Anterolateral Ligament Tear in Acute Anterior Cruciate Ligament Rupture: Diagnostic Accuracy of MRI, ABDELMONEM M. MOURAD
Abstract
Background: The anterolateral ligament is a special ligamentous structure traversing the knee joint along its anterolateral part, originating from the lateral femoral epi-condyle, with an oblique course through the joint capsule to be inserted at the anterolateral tibial surface just posterior to Gerdy's tubercle. Evaluation of anterolateral ligament has been done by MRI. The rate of its visualization is by MRI is varying from 50 to 100%. There is a significant increase in the incidence of association between the anterolateral ligament and ACL lesions as detected by MRI.
Aim of Study: The present study was aimed to give a comprehensive evaluatation for the ability of MRI to diagnose anterolateral ligaments injuries in patients with acute tears of the anterior cruciate ligaments.

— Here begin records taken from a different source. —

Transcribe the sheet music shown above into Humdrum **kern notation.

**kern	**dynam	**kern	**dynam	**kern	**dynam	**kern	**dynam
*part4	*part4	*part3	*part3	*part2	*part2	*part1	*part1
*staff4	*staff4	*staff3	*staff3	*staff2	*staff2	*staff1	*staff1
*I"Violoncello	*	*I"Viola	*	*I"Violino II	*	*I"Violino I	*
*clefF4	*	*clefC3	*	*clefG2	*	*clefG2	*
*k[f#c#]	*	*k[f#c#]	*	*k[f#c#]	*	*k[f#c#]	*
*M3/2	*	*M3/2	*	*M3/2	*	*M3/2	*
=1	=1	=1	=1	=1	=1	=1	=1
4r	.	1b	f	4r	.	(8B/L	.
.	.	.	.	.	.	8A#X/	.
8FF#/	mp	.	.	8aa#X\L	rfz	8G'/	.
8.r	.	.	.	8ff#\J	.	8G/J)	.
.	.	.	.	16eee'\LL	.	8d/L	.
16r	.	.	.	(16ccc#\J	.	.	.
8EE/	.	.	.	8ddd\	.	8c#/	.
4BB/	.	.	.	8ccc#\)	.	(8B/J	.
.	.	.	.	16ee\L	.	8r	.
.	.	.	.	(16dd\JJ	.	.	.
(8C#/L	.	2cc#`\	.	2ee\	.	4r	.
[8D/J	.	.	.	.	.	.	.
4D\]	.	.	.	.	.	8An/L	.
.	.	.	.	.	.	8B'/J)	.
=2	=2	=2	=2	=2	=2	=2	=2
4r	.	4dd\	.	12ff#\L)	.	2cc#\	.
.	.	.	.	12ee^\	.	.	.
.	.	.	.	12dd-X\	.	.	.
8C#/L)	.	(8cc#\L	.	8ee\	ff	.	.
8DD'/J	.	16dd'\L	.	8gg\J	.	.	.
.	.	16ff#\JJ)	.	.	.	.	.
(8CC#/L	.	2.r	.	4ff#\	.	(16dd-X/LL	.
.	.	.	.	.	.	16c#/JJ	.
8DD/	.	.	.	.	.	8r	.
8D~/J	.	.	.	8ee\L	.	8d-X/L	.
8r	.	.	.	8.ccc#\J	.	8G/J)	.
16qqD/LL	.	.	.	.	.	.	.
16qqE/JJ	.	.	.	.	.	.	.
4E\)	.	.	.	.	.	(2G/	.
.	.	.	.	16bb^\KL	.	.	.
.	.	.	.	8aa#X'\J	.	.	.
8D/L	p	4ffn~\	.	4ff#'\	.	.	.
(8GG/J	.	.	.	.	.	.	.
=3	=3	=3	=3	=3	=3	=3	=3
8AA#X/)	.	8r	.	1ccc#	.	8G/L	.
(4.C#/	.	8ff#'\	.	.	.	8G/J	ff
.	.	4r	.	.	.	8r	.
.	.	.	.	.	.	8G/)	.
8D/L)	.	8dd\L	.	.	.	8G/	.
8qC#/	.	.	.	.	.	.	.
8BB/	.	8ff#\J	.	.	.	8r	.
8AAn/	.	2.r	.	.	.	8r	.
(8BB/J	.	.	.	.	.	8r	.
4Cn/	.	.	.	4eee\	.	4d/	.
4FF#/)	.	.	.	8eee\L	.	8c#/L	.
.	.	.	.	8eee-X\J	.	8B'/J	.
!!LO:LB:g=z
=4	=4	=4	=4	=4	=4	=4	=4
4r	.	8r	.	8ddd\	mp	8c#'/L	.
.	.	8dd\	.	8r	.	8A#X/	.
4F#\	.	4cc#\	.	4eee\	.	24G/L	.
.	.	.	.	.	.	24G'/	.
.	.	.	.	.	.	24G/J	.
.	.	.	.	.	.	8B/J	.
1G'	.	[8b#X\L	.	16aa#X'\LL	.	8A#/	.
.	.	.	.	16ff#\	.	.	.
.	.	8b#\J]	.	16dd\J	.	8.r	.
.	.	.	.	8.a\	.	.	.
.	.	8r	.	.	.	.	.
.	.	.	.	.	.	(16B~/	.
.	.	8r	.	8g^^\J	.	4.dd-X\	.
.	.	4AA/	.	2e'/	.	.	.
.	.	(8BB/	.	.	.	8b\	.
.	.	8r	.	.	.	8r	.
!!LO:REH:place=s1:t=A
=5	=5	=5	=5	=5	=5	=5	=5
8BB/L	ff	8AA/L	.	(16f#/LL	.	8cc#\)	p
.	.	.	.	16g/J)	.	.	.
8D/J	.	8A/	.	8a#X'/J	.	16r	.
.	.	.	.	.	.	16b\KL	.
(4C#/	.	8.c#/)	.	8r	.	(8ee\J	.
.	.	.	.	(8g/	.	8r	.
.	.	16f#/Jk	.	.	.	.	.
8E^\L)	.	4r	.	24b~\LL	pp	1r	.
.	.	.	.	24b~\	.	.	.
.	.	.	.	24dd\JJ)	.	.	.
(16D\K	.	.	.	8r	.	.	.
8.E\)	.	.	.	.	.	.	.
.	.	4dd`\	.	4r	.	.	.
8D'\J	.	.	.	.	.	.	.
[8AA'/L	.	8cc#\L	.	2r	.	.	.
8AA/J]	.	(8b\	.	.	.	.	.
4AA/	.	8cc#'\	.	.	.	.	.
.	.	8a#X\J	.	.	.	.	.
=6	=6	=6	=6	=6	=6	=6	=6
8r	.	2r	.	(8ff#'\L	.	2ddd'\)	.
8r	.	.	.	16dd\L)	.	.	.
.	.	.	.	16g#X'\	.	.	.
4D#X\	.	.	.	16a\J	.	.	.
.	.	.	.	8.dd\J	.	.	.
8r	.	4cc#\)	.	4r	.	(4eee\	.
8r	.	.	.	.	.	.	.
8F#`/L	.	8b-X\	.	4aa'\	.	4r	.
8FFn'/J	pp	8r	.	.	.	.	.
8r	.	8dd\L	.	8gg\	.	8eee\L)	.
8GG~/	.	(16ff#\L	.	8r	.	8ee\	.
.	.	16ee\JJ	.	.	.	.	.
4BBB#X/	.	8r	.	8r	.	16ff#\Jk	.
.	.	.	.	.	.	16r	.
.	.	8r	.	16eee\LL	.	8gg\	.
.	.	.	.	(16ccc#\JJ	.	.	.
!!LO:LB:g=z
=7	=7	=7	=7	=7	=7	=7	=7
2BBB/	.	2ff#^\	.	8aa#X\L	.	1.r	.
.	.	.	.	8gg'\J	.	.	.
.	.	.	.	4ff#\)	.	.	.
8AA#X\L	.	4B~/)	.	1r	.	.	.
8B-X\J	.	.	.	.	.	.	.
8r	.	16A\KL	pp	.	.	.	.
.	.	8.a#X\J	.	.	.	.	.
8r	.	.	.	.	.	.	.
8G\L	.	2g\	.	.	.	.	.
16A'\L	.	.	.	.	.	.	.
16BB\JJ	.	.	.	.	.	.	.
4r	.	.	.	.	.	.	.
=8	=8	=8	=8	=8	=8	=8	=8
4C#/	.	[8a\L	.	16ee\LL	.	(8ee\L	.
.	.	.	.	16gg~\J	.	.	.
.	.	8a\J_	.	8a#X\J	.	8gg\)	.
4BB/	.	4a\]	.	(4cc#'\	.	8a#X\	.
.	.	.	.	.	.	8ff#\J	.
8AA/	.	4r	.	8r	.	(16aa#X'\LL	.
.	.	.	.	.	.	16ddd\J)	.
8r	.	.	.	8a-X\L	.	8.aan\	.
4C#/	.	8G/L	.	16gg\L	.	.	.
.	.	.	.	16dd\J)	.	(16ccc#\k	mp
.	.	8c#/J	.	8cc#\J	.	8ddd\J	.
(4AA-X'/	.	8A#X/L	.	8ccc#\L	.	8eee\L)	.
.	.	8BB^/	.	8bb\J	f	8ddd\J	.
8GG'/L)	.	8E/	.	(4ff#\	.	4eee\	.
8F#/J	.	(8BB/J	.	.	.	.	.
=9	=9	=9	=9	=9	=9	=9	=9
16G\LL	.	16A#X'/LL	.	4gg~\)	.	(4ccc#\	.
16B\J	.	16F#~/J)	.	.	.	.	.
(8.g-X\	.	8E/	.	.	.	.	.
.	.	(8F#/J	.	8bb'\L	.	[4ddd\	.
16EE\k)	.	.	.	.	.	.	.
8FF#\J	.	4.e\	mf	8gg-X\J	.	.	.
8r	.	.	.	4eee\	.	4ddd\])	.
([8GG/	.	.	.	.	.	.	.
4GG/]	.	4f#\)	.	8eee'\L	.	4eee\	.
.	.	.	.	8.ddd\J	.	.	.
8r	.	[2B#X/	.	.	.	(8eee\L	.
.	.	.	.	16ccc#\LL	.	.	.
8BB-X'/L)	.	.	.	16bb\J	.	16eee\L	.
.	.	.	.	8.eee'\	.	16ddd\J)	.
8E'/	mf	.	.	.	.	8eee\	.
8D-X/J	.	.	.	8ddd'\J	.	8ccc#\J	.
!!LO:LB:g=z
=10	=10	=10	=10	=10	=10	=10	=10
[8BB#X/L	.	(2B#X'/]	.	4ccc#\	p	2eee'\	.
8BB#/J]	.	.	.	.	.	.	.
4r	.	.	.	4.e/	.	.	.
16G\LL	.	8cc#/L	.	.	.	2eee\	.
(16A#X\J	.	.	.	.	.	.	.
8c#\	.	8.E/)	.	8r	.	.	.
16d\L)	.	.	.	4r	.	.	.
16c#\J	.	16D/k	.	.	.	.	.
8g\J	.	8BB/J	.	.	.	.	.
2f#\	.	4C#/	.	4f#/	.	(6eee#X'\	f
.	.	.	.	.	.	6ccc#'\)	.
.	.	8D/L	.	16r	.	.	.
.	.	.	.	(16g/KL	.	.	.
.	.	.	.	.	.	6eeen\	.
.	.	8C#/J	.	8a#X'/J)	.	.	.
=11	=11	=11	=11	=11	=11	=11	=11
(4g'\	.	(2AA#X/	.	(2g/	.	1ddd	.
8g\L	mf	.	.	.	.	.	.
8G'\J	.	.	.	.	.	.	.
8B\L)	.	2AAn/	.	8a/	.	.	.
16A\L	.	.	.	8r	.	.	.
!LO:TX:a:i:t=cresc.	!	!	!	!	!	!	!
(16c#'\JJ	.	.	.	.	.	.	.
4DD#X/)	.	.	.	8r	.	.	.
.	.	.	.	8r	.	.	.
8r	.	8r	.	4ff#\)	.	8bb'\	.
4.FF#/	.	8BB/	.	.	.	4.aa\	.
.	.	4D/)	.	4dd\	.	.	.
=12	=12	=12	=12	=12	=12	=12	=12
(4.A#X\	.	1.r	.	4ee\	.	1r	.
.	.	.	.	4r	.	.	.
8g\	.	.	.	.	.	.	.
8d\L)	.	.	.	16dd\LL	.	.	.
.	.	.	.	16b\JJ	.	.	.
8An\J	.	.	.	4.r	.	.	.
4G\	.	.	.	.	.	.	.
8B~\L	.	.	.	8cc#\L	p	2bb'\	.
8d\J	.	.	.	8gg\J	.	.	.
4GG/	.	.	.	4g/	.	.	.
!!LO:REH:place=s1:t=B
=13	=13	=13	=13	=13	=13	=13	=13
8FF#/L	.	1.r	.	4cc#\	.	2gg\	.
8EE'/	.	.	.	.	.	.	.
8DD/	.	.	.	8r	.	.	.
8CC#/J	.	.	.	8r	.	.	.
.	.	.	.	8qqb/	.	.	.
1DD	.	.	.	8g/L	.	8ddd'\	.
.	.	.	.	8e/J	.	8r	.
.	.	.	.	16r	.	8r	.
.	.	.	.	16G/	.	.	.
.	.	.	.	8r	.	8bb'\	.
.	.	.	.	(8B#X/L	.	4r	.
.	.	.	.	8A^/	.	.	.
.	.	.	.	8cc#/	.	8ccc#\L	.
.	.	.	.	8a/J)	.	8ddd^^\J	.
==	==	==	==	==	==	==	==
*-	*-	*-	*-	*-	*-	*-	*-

Material and Methods: A retrospective study on ninety six patients underwent ACL reconstruction was done. The MRI knee studies of those patients were done within two months after the initial injury and the anterolateral ligament pattern was evaluated; either non-detectable, normal or path-ological. Two expert musculoskeletal radiologists evaluated the images.
Results: The present study revealed that 20 (21%) cases of the 96 ACL injured cases, Anterolateral Ligament (ALL) could not be detected (21 %), while 76 (79%) could be detected with MRIs. Twenty cases of the visualized ALLs were seen intact (26%), on the other hand, 56 knees (74%) showed imaging abnormalities. The site of injury of the ALL was involving mainly the distal segment (tibial part) in 34 cases (61%), the proximal segment (femoral part) was less common in 14 cases (25%) and both parts were injured in 8 cases (14%).
Conclusion: Anterolateral Ligament (ALL) are commonly associated with acutely ruptured Anterior Cruciate Ligament (ACL). Therefore, MRI findings together with clinical corre-lations are still essential factors in the surgical decision reconstruction of ALL avoiding unsatisfactory results post ACL reconstruction alone.